The Department of Justice has signaled it will likely appeal a decision that forced ICE to release a five-year-old boy from detention.
Liam Conejo Ramos became the face of President Donald Trump’s mass deportation strategy this month after a photo of him went viral, showing him standing in the snow in a blue bunny-ears hat as ICE seized his father in Minnesota.

Liam and his father, Adrian Conejo Arias, were detained by immigration officers and held at an ICE facility in Texas until U.S. District Judge Fred Biery ordered their release this weekend.
“Liam is now home. With his hat and his backpack. Thank you to everyone who demanded freedom for Liam,” Joaquin Castro, a San Antonio Democrat, said in a post on X. “We won’t stop until all children and families are home.”

But whether Liam remains at home is now an open question, after Deputy Attorney General Todd Blanche signaled that the department may appeal the judge’s ruling.
The department appears to have taken issue with Briery’s scathing assessment of “administrative warrants” which have been used to bypass the constitutional requirement for a neutral, third-party judge to authorize the search and entry of a private home of potential deportees.
“Civics lesson to the government: administrative warrants issued by the executive branch to itself do not pass probable cause muster. This is called the fox guarding the henhouse. The Constitution requires an independent judicial officer,” the Clinton-appointed judge wrote.

Asked about the judge’s view on Sunday, Blanche told ABC’s George Stephanopoulos: “The immigration law, the body of immigration law, is much different than our typical criminal process because of the administrative nature of what we do every day. And so, to the extent that we need to appeal that judge’s decision, I promise we will,” he said.
“There’s a very meaningful dispute about whether they had properly applied for asylum,” Blanche added.
Blanche’s comments come as new figures reveal that the number of children in ICE detention has jumped more than sixfold since the start of Trump’s second term.
According to a Marshall Project analysis entitled Deportation Data Project, ICE held around 170 children on an average day under Trump. During the last 16 months of the Biden administration, ICE held around 25 children a day.
Some are being held at the Dilley Detention Center in Texas where Liam and his father were placed for a week.
But insiders have told the Daily Beast that the conditions at Dilley are appalling, with some families experiencing food contaminated with worms and mold, inadequate medical care and limited access to clean drinking water.
“Families are being snatched and torn out of their communities,” said Javier Hidalgo, the legal director of RAICES, the Refugee and Immigrant Center for Education and Legal Services.

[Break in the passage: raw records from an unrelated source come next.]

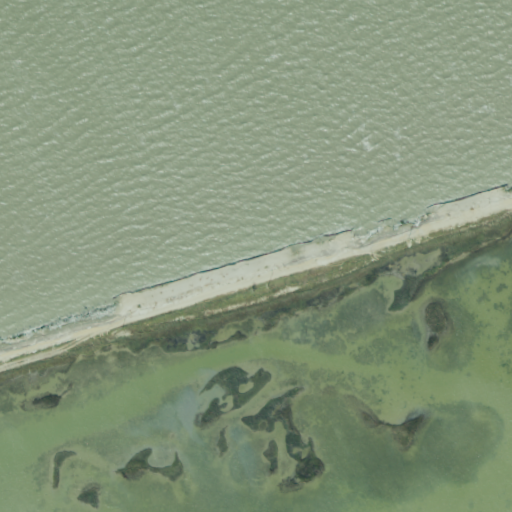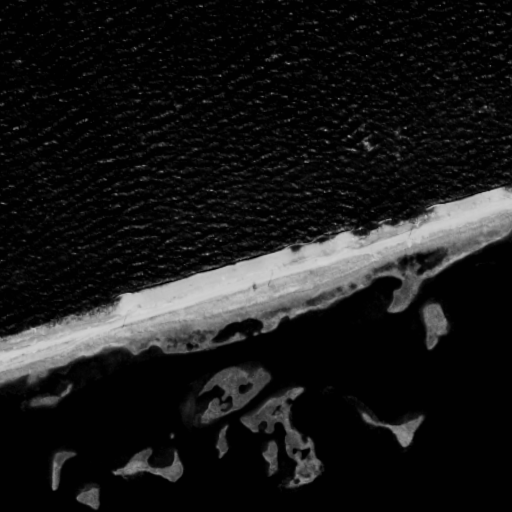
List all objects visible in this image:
road: (256, 270)
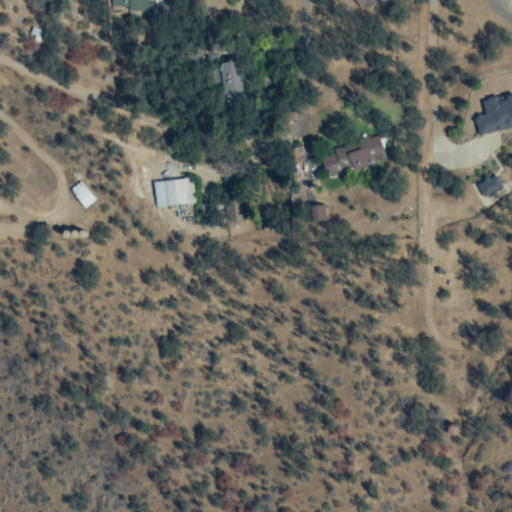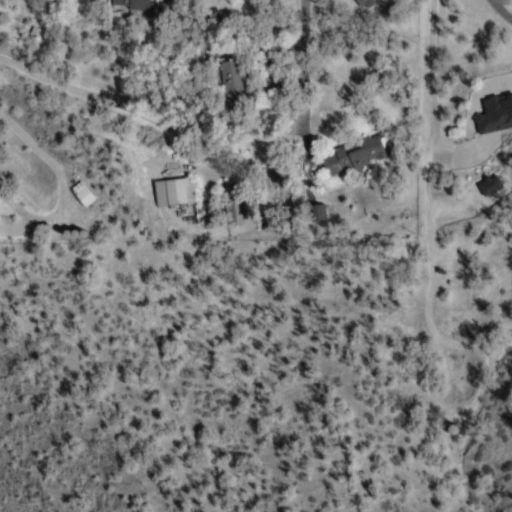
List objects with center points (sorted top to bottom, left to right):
building: (358, 4)
building: (362, 5)
building: (136, 8)
building: (136, 12)
road: (495, 14)
building: (230, 76)
building: (229, 81)
road: (424, 91)
building: (494, 116)
building: (493, 118)
building: (351, 157)
building: (350, 159)
road: (200, 180)
building: (486, 187)
building: (487, 187)
building: (173, 192)
building: (173, 192)
building: (79, 195)
building: (80, 195)
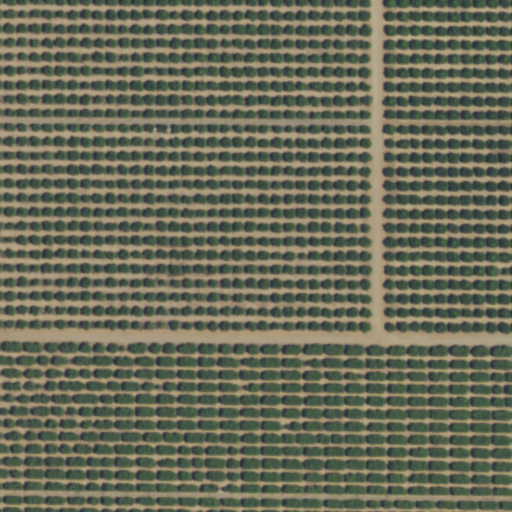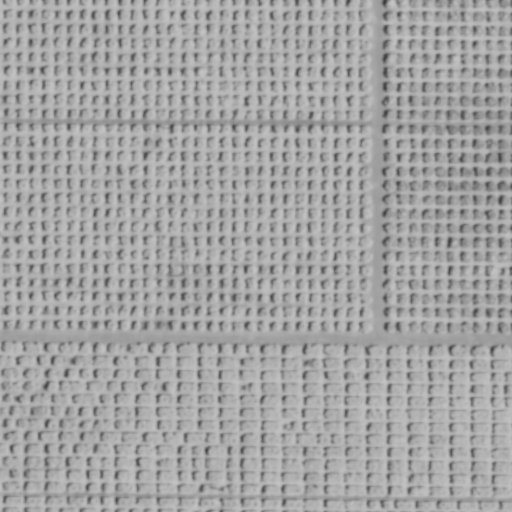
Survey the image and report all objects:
crop: (256, 256)
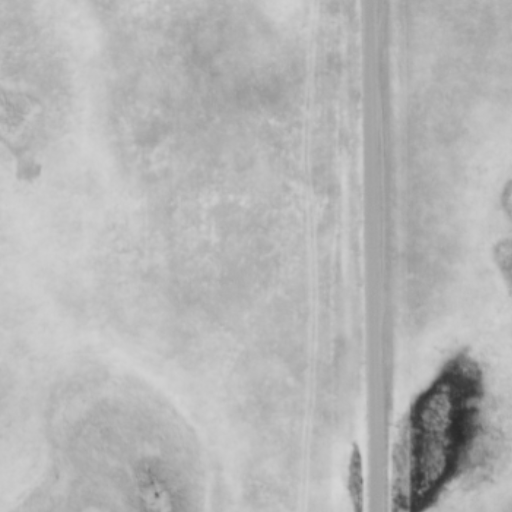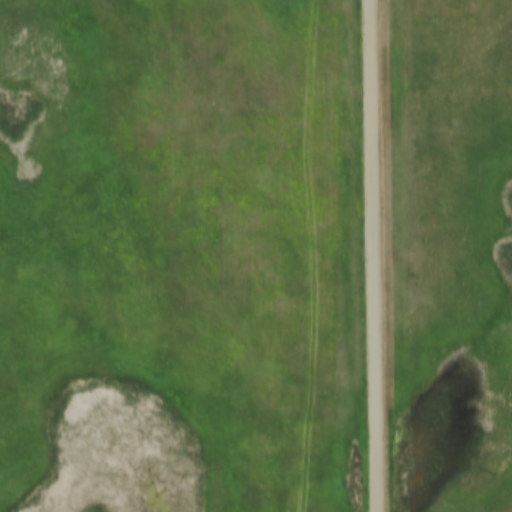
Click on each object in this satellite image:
road: (377, 256)
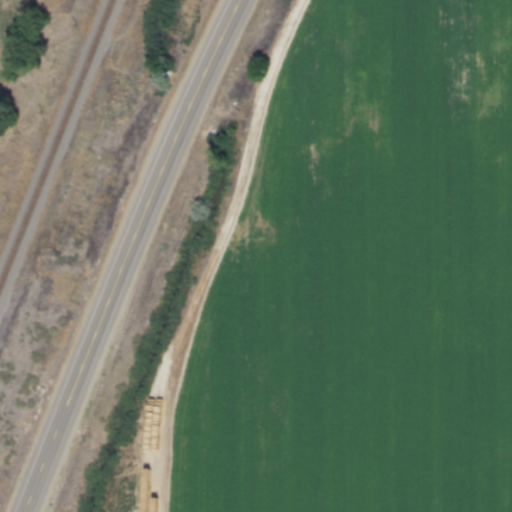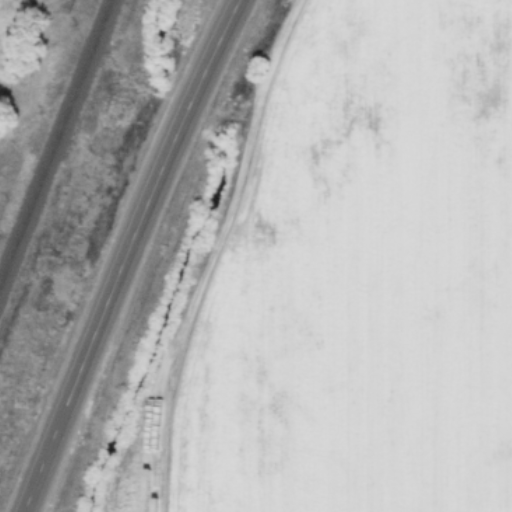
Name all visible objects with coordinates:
railway: (54, 139)
road: (124, 253)
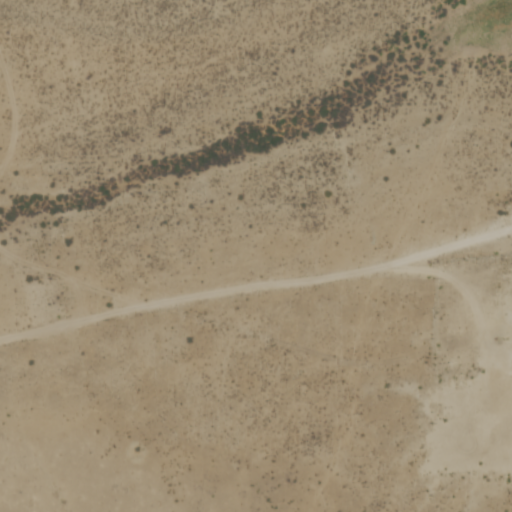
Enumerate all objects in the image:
road: (427, 257)
road: (171, 304)
road: (462, 317)
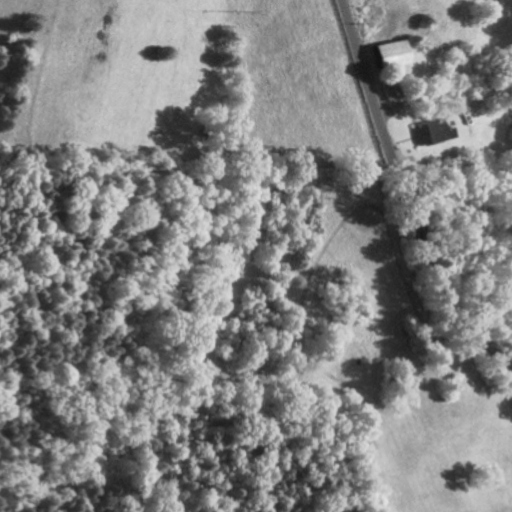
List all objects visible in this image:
building: (392, 52)
building: (390, 88)
building: (432, 131)
road: (405, 202)
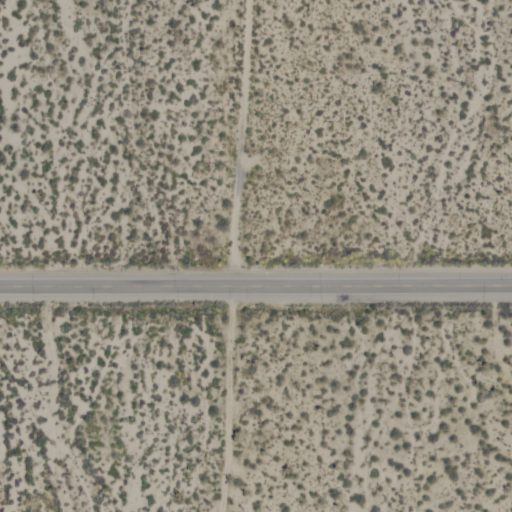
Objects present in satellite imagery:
road: (256, 283)
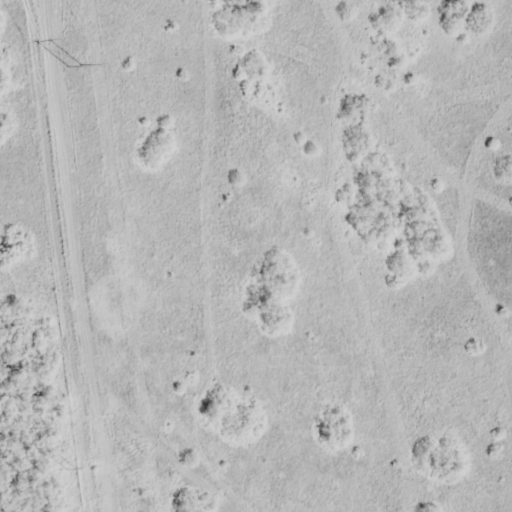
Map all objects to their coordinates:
power tower: (71, 68)
road: (260, 249)
power tower: (69, 468)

“These are families that are in legal proceedings towards getting some sort of status or seeking asylum. The explicit goal of this administration, and we’ve seen this actually play out, is really to put pressure on these families to give up their case and to agree to go home.”
The Daily Beast has reached out to the White House for comment.
Trump has consistently defended his deportation strategy, saying he was elected with a mandate to get rid of illegal immigrants, who he says were allowed into America in record numbers under the Biden administration.
However, ICE’s tactics have come under fire in recent months, with national outrage escalating following the deaths of U.S. citizens Renee Good and Alex Pretti, as well as the detention of Liam and his father.
Liam’s family had emigrated from Ecuador in 2024 and had applied for political asylum. No order of deportation had been issued against them, nor had any been accused of a crime.
In an interview with ABC over the weekend, Liam’s father Conejo Arias outlined the troubling conditions they faced in detention, which was hit by a measles outbreak on Sunday.
Inside, Liam became feverish, vomited, and grew lethargic. His father said the conditions were “not great” and alleged staff had no medicine for his son.
“We asked for medication, but we were told they didn’t have any,” he said.